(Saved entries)
═══

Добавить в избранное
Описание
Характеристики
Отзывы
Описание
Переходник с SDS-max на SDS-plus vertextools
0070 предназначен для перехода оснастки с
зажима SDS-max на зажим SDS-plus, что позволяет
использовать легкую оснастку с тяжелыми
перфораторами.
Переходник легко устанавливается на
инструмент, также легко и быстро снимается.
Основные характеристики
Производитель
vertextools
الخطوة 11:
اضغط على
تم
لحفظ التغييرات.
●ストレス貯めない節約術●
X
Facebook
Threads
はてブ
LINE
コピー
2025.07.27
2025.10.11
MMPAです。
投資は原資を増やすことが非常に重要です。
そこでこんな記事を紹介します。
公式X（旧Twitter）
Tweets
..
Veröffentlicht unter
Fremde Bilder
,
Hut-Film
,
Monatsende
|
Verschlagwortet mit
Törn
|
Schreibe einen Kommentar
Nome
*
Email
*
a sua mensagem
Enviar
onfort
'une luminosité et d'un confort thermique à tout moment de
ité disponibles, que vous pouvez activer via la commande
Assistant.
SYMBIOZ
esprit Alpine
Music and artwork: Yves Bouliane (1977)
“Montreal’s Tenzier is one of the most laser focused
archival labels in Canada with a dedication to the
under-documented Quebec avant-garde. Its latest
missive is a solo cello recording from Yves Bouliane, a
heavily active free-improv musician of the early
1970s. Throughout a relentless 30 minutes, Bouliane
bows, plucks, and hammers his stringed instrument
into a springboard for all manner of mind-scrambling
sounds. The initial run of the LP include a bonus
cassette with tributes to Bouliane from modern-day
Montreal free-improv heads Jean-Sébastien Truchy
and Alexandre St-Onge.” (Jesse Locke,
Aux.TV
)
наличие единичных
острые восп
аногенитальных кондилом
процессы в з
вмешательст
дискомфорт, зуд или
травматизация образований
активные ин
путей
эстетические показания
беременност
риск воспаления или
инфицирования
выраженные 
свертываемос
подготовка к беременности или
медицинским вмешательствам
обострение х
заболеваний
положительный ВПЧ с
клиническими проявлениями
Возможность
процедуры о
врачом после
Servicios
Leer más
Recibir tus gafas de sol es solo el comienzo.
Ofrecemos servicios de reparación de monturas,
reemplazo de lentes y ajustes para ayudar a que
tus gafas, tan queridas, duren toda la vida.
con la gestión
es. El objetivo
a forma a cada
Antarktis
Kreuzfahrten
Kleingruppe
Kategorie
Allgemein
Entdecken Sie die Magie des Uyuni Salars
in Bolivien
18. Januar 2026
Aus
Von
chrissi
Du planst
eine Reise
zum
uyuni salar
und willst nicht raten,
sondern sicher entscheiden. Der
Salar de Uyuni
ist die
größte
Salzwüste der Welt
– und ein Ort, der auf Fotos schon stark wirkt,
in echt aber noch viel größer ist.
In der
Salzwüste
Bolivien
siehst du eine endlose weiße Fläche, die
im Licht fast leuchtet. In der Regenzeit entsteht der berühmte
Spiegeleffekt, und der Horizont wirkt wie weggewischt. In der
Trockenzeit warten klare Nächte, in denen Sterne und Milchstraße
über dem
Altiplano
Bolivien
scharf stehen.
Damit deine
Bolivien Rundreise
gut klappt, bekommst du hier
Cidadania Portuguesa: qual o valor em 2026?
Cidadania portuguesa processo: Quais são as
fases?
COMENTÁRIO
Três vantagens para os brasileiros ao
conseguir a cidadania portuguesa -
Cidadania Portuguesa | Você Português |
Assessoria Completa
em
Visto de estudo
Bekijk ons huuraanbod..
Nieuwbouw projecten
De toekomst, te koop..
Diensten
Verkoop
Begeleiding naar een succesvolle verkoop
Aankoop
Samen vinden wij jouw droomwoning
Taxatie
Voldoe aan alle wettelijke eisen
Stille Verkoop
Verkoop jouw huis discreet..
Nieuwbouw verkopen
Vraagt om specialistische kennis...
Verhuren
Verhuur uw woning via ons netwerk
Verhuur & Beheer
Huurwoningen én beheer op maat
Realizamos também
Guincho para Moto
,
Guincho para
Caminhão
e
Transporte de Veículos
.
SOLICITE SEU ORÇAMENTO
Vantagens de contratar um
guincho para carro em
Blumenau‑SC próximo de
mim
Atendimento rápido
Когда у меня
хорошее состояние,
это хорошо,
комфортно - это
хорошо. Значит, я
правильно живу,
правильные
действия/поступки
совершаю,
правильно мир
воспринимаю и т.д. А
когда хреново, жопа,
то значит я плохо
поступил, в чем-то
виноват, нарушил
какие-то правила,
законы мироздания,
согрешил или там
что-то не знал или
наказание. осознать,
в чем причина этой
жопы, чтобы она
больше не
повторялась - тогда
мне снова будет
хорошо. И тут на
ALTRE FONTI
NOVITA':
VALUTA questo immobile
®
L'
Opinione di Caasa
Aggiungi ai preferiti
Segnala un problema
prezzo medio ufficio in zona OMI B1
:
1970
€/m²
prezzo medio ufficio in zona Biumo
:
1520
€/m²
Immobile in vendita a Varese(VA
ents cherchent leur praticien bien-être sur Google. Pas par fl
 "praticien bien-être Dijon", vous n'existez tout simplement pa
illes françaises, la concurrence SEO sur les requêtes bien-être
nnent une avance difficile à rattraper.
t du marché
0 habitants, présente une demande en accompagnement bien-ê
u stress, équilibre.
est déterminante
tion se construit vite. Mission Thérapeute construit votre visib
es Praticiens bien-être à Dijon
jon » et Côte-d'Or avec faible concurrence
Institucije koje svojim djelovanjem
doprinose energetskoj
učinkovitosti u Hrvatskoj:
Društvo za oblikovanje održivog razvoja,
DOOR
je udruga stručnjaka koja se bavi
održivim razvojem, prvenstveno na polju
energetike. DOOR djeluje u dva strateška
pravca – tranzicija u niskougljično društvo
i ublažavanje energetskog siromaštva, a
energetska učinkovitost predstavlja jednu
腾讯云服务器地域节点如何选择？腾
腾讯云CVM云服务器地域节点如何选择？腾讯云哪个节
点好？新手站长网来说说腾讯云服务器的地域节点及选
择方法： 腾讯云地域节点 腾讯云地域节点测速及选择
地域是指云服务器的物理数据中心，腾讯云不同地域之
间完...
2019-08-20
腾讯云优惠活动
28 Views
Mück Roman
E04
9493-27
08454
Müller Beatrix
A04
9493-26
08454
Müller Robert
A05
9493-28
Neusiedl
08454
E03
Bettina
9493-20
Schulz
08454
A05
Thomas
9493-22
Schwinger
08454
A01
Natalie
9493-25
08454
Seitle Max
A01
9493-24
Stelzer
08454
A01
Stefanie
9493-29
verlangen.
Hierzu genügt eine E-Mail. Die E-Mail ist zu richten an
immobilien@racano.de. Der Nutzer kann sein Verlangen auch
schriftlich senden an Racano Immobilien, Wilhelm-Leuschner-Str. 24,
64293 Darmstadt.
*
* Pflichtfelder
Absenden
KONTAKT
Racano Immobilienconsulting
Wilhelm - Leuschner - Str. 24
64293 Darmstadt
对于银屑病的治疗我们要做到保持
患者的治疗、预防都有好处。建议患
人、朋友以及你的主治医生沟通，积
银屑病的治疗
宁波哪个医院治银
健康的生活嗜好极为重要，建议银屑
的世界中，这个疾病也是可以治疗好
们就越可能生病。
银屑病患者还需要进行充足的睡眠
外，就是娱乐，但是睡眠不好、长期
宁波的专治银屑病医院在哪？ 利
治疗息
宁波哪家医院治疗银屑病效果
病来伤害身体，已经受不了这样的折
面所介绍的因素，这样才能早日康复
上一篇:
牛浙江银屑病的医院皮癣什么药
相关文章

═══

**Instructions for the task:** Would you restate the entries word for word, omitting none?

**Your response:**
Добавить в избранное
Описание
Характеристики
Отзывы
Описание
Переходник с SDS-max на SDS-plus vertextools
0070 предназначен для перехода оснастки с
зажима SDS-max на зажим SDS-plus, что позволяет
использовать легкую оснастку с тяжелыми
перфораторами.
Переходник легко устанавливается на
инструмент, также легко и быстро снимается.
Основные характеристики
Производитель
vertextools
الخطوة 11:
اضغط على
تم
لحفظ التغييرات.
●ストレス貯めない節約術●
X
Facebook
Threads
はてブ
LINE
コピー
2025.07.27
2025.10.11
MMPAです。
投資は原資を増やすことが非常に重要です。
そこでこんな記事を紹介します。
公式X（旧Twitter）
Tweets
..
Veröffentlicht unter
Fremde Bilder
,
Hut-Film
,
Monatsende
|
Verschlagwortet mit
Törn
|
Schreibe einen Kommentar
Nome
*
Email
*
a sua mensagem
Enviar
onfort
'une luminosité et d'un confort thermique à tout moment de
ité disponibles, que vous pouvez activer via la commande
Assistant.
SYMBIOZ
esprit Alpine
Music and artwork: Yves Bouliane (1977)
“Montreal’s Tenzier is one of the most laser focused
archival labels in Canada with a dedication to the
under-documented Quebec avant-garde. Its latest
missive is a solo cello recording from Yves Bouliane, a
heavily active free-improv musician of the early
1970s. Throughout a relentless 30 minutes, Bouliane
bows, plucks, and hammers his stringed instrument
into a springboard for all manner of mind-scrambling
sounds. The initial run of the LP include a bonus
cassette with tributes to Bouliane from modern-day
Montreal free-improv heads Jean-Sébastien Truchy
and Alexandre St-Onge.” (Jesse Locke,
Aux.TV
)
наличие единичных
острые восп
аногенитальных кондилом
процессы в з
вмешательст
дискомфорт, зуд или
травматизация образований
активные ин
путей
эстетические показания
беременност
риск воспаления или
инфицирования
выраженные 
свертываемос
подготовка к беременности или
медицинским вмешательствам
обострение х
заболеваний
положительный ВПЧ с
клиническими проявлениями
Возможность
процедуры о
врачом после
Servicios
Leer más
Recibir tus gafas de sol es solo el comienzo.
Ofrecemos servicios de reparación de monturas,
reemplazo de lentes y ajustes para ayudar a que
tus gafas, tan queridas, duren toda la vida.
con la gestión
es. El objetivo
a forma a cada
Antarktis
Kreuzfahrten
Kleingruppe
Kategorie
Allgemein
Entdecken Sie die Magie des Uyuni Salars
in Bolivien
18. Januar 2026
Aus
Von
chrissi
Du planst
eine Reise
zum
uyuni salar
und willst nicht raten,
sondern sicher entscheiden. Der
Salar de Uyuni
ist die
größte
Salzwüste der Welt
– und ein Ort, der auf Fotos schon stark wirkt,
in echt aber noch viel größer ist.
In der
Salzwüste
Bolivien
siehst du eine endlose weiße Fläche, die
im Licht fast leuchtet. In der Regenzeit entsteht der berühmte
Spiegeleffekt, und der Horizont wirkt wie weggewischt. In der
Trockenzeit warten klare Nächte, in denen Sterne und Milchstraße
über dem
Altiplano
Bolivien
scharf stehen.
Damit deine
Bolivien Rundreise
gut klappt, bekommst du hier
Cidadania Portuguesa: qual o valor em 2026?
Cidadania portuguesa processo: Quais são as
fases?
COMENTÁRIO
Três vantagens para os brasileiros ao
conseguir a cidadania portuguesa -
Cidadania Portuguesa | Você Português |
Assessoria Completa
em
Visto de estudo
Bekijk ons huuraanbod..
Nieuwbouw projecten
De toekomst, te koop..
Diensten
Verkoop
Begeleiding naar een succesvolle verkoop
Aankoop
Samen vinden wij jouw droomwoning
Taxatie
Voldoe aan alle wettelijke eisen
Stille Verkoop
Verkoop jouw huis discreet..
Nieuwbouw verkopen
Vraagt om specialistische kennis...
Verhuren
Verhuur uw woning via ons netwerk
Verhuur & Beheer
Huurwoningen én beheer op maat
Realizamos também
Guincho para Moto
,
Guincho para
Caminhão
e
Transporte de Veículos
.
SOLICITE SEU ORÇAMENTO
Vantagens de contratar um
guincho para carro em
Blumenau‑SC próximo de
mim
Atendimento rápido
Когда у меня
хорошее состояние,
это хорошо,
комфортно - это
хорошо. Значит, я
правильно живу,
правильные
действия/поступки
совершаю,
правильно мир
воспринимаю и т.д. А
когда хреново, жопа,
то значит я плохо
поступил, в чем-то
виноват, нарушил
какие-то правила,
законы мироздания,
согрешил или там
что-то не знал или
наказание. осознать,
в чем причина этой
жопы, чтобы она
больше не
повторялась - тогда
мне снова будет
хорошо. И тут на
ALTRE FONTI
NOVITA':
VALUTA questo immobile
®
L'
Opinione di Caasa
Aggiungi ai preferiti
Segnala un problema
prezzo medio ufficio in zona OMI B1
:
1970
€/m²
prezzo medio ufficio in zona Biumo
:
1520
€/m²
Immobile in vendita a Varese(VA
ents cherchent leur praticien bien-être sur Google. Pas par fl
 "praticien bien-être Dijon", vous n'existez tout simplement pa
illes françaises, la concurrence SEO sur les requêtes bien-être
nnent une avance difficile à rattraper.
t du marché
0 habitants, présente une demande en accompagnement bien-ê
u stress, équilibre.
est déterminante
tion se construit vite. Mission Thérapeute construit votre visib
es Praticiens bien-être à Dijon
jon » et Côte-d'Or avec faible concurrence
Institucije koje svojim djelovanjem
doprinose energetskoj
učinkovitosti u Hrvatskoj:
Društvo za oblikovanje održivog razvoja,
DOOR
je udruga stručnjaka koja se bavi
održivim razvojem, prvenstveno na polju
energetike. DOOR djeluje u dva strateška
pravca – tranzicija u niskougljično društvo
i ublažavanje energetskog siromaštva, a
energetska učinkovitost predstavlja jednu
腾讯云服务器地域节点如何选择？腾
腾讯云CVM云服务器地域节点如何选择？腾讯云哪个节
点好？新手站长网来说说腾讯云服务器的地域节点及选
择方法： 腾讯云地域节点 腾讯云地域节点测速及选择
地域是指云服务器的物理数据中心，腾讯云不同地域之
间完...
2019-08-20
腾讯云优惠活动
28 Views
Mück Roman
E04
9493-27
08454
Müller Beatrix
A04
9493-26
08454
Müller Robert
A05
9493-28
Neusiedl
08454
E03
Bettina
9493-20
Schulz
08454
A05
Thomas
9493-22
Schwinger
08454
A01
Natalie
9493-25
08454
Seitle Max
A01
9493-24
Stelzer
08454
A01
Stefanie
9493-29
verlangen.
Hierzu genügt eine E-Mail. Die E-Mail ist zu richten an
immobilien@racano.de. Der Nutzer kann sein Verlangen auch
schriftlich senden an Racano Immobilien, Wilhelm-Leuschner-Str. 24,
64293 Darmstadt.
*
* Pflichtfelder
Absenden
KONTAKT
Racano Immobilienconsulting
Wilhelm - Leuschner - Str. 24
64293 Darmstadt
对于银屑病的治疗我们要做到保持
患者的治疗、预防都有好处。建议患
人、朋友以及你的主治医生沟通，积
银屑病的治疗
宁波哪个医院治银
健康的生活嗜好极为重要，建议银屑
的世界中，这个疾病也是可以治疗好
们就越可能生病。
银屑病患者还需要进行充足的睡眠
外，就是娱乐，但是睡眠不好、长期
宁波的专治银屑病医院在哪？ 利
治疗息
宁波哪家医院治疗银屑病效果
病来伤害身体，已经受不了这样的折
面所介绍的因素，这样才能早日康复
上一篇:
牛浙江银屑病的医院皮癣什么药
相关文章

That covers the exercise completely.